> **Quoted passage**:
This scenario plays out daily across the development sector. In today's constrained funding environment, organizations face mounting pressure to demonstrate value for money. Yet many are not using the right analytical tool for the specific question they are trying to answer. For example, a cost-per-outcome analysis can tell you which program delivers the most impact per dollar spent, but it won't reveal the practical challenges of expanding that program to serve thousands more people. On the flip side, a detailed budget that maps out every operational cost gives you a roadmap for implementation, but it can't tell you whether your program offers better value than other interventions targeting the same problem. 

At IPA, we've learned that one size doesn't fit all when it comes to costing. Through our work with partners facing these exact dilemmas–from governments deciding between interventions to NGOs planning multi-country expansions–we've discovered that matching the right analytical framework to the right decision-making context can lead to more informed choices, better allocation of resources, and increased effectiveness. Below, we've outlined the key costing frameworks we've developed, along with the specific real-world problems they help our partners solve.

(Stored data)

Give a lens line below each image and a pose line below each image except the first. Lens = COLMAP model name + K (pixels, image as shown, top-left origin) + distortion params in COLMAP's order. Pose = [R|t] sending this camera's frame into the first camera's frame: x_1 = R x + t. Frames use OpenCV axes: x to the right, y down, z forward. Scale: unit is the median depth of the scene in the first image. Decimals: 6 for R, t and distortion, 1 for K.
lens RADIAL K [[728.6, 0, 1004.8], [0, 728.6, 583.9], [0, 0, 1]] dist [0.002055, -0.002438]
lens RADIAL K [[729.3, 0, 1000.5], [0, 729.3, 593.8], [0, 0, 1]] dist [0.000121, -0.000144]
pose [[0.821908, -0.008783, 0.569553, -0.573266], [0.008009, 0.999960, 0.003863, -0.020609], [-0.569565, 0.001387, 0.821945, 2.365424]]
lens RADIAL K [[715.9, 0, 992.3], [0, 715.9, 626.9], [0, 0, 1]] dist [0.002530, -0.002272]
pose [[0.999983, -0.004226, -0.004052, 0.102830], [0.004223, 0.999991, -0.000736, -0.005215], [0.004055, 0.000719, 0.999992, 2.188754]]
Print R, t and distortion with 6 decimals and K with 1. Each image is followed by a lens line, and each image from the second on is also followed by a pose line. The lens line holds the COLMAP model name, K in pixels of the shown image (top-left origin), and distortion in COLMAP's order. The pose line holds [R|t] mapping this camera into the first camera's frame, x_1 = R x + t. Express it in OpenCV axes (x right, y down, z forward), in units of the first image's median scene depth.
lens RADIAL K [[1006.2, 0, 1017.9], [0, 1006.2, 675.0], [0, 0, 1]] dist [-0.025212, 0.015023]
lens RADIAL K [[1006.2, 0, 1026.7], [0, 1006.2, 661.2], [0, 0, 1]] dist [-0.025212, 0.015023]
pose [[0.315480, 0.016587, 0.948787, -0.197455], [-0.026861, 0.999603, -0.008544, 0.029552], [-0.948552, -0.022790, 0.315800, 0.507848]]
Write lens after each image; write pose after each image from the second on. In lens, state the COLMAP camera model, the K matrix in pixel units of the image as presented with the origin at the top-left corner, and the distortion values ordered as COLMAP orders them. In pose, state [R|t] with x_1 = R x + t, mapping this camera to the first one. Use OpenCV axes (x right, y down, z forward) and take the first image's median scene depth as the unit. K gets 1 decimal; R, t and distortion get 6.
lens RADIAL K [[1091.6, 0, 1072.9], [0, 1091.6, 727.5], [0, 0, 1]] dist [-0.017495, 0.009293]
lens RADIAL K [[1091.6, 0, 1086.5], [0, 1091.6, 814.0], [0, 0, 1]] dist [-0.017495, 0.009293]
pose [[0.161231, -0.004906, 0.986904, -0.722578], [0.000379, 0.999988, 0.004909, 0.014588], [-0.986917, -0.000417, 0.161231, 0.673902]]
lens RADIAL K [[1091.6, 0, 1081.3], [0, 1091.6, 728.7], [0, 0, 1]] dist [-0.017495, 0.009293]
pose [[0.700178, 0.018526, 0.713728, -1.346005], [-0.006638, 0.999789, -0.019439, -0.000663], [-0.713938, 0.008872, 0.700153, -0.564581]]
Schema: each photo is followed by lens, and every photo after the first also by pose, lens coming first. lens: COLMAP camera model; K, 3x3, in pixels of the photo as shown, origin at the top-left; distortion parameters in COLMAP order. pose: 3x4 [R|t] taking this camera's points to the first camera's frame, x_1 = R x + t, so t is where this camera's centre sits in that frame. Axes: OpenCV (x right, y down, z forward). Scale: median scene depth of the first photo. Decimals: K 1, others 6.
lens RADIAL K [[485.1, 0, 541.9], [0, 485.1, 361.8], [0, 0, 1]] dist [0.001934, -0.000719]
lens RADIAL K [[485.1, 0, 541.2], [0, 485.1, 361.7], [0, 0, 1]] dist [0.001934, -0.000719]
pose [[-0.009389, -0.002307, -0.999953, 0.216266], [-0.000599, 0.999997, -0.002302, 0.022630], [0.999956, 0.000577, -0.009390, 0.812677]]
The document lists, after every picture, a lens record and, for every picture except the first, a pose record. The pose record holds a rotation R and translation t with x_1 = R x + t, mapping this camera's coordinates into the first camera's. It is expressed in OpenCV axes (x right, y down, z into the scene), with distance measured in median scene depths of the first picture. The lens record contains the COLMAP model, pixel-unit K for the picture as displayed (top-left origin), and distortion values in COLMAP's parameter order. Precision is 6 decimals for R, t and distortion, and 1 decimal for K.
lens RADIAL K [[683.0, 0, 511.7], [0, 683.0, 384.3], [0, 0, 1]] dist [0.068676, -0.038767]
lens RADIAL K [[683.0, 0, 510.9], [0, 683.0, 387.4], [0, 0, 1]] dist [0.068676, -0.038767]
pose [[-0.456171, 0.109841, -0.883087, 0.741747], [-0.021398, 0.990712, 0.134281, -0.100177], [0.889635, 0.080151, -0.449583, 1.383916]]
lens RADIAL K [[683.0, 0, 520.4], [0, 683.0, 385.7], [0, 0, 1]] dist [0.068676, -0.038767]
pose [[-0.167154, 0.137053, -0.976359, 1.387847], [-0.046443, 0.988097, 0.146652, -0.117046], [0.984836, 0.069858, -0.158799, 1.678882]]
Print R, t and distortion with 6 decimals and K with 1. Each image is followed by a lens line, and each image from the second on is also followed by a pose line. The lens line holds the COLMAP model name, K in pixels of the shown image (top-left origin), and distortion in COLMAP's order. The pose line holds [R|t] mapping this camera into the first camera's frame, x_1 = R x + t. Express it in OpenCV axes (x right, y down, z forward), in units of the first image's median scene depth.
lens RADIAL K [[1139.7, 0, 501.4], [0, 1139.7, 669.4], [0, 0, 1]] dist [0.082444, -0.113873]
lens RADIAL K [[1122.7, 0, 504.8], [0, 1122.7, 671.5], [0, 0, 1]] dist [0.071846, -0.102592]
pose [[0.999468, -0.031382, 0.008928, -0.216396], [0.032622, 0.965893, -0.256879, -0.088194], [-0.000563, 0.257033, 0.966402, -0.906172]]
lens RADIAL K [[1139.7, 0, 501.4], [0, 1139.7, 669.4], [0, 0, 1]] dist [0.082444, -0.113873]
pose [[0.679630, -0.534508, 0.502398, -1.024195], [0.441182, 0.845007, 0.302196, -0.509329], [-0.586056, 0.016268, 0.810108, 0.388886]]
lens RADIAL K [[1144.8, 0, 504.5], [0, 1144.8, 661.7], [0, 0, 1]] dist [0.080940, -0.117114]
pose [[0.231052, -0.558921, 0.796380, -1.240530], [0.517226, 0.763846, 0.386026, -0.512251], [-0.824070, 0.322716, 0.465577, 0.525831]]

> **What you need to do**:
According to the passage on costing, what can a cost-per-outcome analysis tell you?

> **Completed task**:
It can tell you which program delivers the most impact per dollar spent.